The covenant in this case provides, in pertinent part: “for a period of two (2) years after the termination of this Agreement, however the same may be terminated, Physician shall not directly or indirectly solicit a contract to perform nor perform nor have any ownership or financial interest in any corporation, partnership, or other entity soliciting or contracting to perform emergency medical service for any medical institution at which Physician has performed the same or similar services under this Agreement or any prior Agreement be*539tween Physician and Corporation.” (Emphasis supplied.) This restriction only prohibits appellant from performing emergency medical services in Memorial Hospital and Manor in Bainbridge, Georgia, where he worked pursuant to a contract with appellee, and from having an ownership or financial interest in an entity contracting to provide emergency medical services to that one hospital. He is not precluded from all practice of medicine, with staff privileges at MHM, nor is he prohibited from providing emergency medical services, directly or under contract to a provider of such services, to other hospitals in the immediate vicinity. We find such a restriction is reasonably limited in duration and territorial effect while it protects appellee’s interest in preventing appellant from becoming its competitor immediately after termination of its contract with MHM.
3. Appellant also maintains that the contract’s $10,000 liquidated damages provision constitutes an unenforceable penalty. “[A] contract provision will be treated as one for liquidated damages only if all of the following questions are answered affirmatively: first, was the injury caused by the breach difficult or impossible of accurate estimation; second, did the parties intend to provide for damages rather than a penalty; and third, was the stipulated sum a reasonable preestimation of the probable loss from the breach. In determining whether a designated sum that is to be paid to one party in the event that the other breaches the contract is a penalty, we must ascertain whether it was inserted for the purpose of deterring the party from breaching the contract, and of penalizing him in the event he should do so, or whether it was a sum which the parties in good faith agreed upon as representing those damages which would ensue if the contract should be breached.” (Citations and punctuation omitted.) Roswell Properties v. Salle, 208 Ga. App. 202, 205 (3) (c) (430 SE2d 404) (1993).

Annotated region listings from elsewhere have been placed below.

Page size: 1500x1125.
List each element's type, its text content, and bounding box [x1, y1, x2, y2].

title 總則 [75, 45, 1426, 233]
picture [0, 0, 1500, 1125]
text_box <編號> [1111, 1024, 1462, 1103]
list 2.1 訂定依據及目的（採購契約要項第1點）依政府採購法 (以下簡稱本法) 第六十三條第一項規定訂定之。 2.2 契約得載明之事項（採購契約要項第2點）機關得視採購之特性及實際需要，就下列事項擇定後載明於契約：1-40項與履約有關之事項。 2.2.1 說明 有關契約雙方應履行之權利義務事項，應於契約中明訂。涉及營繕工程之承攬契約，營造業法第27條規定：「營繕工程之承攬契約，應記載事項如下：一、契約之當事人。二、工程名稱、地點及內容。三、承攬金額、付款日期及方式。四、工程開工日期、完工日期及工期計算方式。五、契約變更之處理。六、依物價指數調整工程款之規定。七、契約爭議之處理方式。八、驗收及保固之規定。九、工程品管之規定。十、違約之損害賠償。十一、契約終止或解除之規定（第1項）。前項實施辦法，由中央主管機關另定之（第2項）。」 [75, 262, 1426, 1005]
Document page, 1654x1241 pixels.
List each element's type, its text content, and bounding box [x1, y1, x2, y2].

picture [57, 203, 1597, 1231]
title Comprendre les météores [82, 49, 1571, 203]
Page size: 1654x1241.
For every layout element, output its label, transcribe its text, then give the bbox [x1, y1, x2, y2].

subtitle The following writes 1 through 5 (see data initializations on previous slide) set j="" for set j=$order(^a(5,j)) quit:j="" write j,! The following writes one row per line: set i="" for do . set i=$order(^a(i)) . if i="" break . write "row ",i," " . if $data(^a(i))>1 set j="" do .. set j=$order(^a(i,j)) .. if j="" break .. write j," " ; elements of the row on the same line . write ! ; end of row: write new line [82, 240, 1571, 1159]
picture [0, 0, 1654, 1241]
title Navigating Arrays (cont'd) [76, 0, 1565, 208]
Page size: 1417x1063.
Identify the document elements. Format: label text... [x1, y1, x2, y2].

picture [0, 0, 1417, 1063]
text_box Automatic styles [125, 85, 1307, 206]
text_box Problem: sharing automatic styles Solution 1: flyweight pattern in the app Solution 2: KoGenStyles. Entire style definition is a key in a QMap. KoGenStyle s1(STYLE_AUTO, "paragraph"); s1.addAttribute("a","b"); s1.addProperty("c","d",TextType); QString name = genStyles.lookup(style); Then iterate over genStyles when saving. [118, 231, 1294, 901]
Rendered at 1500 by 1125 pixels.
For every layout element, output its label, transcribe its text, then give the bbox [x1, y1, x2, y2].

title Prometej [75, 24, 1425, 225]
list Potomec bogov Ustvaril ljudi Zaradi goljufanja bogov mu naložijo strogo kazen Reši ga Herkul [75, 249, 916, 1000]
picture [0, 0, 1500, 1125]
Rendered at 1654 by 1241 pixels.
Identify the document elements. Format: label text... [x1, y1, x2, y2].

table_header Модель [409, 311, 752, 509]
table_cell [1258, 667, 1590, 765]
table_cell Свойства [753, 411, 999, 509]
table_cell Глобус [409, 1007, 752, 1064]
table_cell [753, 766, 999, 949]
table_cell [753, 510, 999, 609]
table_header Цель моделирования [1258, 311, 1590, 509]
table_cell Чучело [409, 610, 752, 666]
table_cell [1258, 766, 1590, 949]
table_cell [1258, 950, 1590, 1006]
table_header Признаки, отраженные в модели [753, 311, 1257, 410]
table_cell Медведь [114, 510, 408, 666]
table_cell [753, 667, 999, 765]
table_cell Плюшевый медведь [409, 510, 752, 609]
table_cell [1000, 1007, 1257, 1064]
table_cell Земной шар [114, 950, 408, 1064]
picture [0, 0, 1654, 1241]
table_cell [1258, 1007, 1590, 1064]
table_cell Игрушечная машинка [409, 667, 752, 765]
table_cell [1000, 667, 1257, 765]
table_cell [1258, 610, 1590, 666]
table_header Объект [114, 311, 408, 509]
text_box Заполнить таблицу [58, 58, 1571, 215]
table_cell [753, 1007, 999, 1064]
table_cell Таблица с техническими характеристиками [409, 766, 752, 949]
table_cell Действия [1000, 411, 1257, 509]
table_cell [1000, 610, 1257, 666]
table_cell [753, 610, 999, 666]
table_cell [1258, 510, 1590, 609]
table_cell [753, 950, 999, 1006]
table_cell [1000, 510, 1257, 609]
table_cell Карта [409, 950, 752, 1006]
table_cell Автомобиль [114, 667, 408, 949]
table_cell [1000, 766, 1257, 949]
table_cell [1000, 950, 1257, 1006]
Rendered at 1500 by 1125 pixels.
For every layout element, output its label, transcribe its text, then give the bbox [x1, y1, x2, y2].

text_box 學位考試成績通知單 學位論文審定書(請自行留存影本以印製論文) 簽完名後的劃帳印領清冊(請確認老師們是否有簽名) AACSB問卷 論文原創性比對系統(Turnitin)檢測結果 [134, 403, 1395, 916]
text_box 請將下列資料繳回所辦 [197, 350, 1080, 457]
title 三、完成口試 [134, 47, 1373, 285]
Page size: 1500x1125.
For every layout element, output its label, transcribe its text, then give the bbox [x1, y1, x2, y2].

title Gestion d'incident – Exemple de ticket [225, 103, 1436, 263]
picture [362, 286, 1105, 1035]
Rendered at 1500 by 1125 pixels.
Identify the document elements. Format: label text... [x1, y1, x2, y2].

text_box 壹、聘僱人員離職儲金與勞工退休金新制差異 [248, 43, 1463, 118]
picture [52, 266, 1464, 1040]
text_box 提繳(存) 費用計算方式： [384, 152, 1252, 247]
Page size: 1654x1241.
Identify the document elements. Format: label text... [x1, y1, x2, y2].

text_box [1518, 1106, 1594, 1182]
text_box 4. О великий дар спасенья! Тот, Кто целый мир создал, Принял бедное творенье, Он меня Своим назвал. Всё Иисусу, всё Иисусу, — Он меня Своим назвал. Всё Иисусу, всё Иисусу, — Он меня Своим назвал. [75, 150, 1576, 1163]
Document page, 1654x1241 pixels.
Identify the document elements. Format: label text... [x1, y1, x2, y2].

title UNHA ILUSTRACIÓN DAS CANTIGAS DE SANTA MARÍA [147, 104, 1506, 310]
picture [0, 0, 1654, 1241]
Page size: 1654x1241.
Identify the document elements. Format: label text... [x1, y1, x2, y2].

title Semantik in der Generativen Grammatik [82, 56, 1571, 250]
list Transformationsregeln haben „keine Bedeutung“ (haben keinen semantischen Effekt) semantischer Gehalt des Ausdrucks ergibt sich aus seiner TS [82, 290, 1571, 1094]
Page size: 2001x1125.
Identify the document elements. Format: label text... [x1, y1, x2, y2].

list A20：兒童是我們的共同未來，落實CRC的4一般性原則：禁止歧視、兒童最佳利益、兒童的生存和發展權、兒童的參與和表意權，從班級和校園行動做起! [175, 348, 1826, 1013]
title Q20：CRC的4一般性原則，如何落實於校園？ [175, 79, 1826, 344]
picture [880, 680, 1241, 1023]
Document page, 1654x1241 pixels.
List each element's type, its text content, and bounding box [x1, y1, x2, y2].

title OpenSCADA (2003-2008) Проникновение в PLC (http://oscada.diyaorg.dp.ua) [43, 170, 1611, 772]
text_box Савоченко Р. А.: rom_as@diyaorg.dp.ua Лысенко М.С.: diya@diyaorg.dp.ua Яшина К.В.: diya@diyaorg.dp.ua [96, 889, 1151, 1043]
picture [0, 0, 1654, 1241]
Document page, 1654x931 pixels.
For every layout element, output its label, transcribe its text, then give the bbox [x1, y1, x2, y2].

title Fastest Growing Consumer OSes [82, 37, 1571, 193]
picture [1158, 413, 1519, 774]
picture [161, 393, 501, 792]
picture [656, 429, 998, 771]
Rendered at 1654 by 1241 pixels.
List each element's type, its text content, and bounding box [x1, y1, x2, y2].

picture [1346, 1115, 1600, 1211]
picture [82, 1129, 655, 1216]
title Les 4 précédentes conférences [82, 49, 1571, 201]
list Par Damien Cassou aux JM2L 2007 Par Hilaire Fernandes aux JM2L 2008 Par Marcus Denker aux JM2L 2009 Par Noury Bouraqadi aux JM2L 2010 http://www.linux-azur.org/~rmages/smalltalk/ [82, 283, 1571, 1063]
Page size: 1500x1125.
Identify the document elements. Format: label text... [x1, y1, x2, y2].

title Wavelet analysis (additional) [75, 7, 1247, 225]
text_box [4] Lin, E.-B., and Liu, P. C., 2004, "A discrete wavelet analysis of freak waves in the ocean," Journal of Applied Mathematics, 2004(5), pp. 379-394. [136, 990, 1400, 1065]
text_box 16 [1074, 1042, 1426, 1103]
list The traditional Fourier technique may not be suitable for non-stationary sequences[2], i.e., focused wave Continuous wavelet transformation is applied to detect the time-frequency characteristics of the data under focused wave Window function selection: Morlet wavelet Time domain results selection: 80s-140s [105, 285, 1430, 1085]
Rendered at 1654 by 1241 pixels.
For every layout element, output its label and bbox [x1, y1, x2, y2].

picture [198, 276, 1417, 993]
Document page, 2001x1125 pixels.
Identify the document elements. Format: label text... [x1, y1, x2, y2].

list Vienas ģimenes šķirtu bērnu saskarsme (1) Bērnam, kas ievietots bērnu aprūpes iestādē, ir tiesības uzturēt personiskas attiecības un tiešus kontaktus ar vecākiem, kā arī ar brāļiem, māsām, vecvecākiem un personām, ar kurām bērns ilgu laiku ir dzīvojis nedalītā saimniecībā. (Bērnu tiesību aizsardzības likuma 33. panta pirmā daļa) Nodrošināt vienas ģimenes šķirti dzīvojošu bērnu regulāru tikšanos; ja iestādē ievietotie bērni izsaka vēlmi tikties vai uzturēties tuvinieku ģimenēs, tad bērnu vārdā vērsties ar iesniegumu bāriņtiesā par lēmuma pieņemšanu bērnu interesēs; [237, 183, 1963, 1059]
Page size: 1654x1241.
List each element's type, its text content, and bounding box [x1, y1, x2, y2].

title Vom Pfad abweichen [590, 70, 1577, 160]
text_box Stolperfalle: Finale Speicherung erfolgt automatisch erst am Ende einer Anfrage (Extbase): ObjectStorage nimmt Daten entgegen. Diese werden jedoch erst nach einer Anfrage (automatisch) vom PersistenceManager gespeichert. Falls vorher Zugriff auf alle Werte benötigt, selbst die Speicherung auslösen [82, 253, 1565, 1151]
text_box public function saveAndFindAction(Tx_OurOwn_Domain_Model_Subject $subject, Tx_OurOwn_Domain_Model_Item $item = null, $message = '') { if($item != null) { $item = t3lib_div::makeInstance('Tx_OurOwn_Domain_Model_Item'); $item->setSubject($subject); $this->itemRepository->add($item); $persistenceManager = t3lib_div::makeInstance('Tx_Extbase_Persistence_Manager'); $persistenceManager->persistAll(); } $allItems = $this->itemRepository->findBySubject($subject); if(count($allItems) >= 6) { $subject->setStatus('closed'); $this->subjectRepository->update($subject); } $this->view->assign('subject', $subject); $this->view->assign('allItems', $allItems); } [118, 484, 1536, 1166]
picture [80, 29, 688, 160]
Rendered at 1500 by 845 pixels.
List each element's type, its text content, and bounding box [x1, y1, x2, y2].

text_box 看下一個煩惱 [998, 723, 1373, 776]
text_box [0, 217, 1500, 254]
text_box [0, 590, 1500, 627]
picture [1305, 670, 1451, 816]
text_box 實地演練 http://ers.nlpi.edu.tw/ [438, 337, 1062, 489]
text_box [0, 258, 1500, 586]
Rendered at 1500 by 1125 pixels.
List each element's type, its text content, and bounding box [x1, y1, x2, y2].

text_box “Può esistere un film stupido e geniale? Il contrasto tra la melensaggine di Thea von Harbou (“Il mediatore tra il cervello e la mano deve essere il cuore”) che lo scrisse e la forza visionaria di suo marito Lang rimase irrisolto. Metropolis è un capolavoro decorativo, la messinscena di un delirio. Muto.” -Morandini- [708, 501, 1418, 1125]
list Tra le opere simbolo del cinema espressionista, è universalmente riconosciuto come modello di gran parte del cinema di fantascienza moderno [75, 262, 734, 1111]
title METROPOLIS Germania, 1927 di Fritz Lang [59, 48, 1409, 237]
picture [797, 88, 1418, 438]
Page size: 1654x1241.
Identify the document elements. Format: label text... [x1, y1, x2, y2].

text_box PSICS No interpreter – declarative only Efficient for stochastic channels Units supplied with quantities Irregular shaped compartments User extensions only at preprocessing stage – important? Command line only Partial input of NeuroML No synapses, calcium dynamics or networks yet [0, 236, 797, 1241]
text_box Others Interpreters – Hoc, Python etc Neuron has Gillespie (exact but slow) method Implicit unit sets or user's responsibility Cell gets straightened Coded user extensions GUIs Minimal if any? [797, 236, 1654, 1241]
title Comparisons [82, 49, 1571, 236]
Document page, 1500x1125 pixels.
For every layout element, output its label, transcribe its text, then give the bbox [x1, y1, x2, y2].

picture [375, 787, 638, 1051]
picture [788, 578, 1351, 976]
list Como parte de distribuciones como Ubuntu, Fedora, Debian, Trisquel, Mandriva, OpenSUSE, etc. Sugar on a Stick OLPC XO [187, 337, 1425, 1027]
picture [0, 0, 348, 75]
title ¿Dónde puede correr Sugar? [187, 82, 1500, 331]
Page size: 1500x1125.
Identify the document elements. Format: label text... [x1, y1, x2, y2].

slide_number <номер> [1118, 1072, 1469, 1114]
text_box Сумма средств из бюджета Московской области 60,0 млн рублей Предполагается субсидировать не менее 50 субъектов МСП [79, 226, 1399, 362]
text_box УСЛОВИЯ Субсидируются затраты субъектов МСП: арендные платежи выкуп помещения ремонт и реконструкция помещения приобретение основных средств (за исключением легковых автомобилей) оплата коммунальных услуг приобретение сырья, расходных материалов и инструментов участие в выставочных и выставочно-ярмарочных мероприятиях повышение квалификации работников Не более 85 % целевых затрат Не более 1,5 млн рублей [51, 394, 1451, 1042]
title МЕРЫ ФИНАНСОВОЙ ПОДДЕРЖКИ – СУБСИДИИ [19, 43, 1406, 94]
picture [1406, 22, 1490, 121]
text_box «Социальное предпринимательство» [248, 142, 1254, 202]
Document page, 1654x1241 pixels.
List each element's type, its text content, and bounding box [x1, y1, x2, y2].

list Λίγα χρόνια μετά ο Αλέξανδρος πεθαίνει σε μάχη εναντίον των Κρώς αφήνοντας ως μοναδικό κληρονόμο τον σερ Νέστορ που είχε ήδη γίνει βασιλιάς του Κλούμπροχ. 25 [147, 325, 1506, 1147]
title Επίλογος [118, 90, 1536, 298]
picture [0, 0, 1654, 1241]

At the time the parties entered into the contract, they limited appellee’s consequential damages to $10,000 for any breach of the following non-competition provisions: whether appellant forms a competing corporation to provide physicians to the hospital, or individually performs emergency medical services for a hospital where he had worked under contract with appellee. According to appellee, $10,000 represents the estimated cost of locating and verifying the credentials of a replacement for the breaching party rather than merely reassigning him to another client hospital in continuation of his contract with appellee.
The contract entitles appellee to liquidated damages “in addition to any and all remedies available to Corporation under any and all other agreements, and under this Agreement. . . .” Retention of the right to seek injunctive relief and other remedies for other breaches of the contract does not render the liquidated damages provision a pen*540alty. Fortune Bridge Co. v. Dept. of Transp., 242 Ga. 531, 533 (250 SE2d 401) (1978). Accordingly, the provision for liquidated damages is enforceable.
Decided October 27, 1994 Reconsideration denied December 12, 1994 Dale Dominy, pro se. Wetzel & Carroll, Michael L. Wetzel, Edward F. O’Connor, for appellant. Brown, Katz, Flatau & Hasty, S. Phillip Brown, for appellee.Judgment affirmed.
Birdsong, P. J., and Blackburn, J., concur.